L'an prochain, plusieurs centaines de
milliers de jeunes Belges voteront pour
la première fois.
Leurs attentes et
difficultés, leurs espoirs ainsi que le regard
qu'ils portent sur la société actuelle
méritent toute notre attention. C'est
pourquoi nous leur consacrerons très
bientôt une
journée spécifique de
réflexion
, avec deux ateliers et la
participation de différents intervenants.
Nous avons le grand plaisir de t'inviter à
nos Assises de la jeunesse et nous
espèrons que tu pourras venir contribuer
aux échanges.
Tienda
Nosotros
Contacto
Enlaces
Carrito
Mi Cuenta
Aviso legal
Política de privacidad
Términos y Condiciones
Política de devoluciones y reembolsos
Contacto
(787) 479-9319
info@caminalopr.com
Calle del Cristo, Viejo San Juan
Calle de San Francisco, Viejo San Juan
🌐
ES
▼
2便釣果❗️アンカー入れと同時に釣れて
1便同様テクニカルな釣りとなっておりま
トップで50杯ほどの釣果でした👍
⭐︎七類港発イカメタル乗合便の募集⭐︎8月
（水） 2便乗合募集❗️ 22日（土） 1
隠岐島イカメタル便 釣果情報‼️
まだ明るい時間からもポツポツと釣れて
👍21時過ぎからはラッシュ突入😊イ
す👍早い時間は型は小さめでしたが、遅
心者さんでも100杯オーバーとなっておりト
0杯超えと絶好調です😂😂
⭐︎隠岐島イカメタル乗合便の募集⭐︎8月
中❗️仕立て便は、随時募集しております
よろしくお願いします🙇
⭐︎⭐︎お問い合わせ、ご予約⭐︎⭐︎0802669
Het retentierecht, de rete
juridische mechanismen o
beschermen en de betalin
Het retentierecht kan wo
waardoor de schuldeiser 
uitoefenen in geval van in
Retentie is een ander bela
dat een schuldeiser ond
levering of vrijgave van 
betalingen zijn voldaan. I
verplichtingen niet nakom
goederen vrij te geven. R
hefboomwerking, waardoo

----

_YOUR TASK_. Within the entries above, find every line where the string "retentierecht" occurs, and copy it.

_RESULT OF THIS EXERCISE_.
Het retentierecht, de rete
Het retentierecht kan wo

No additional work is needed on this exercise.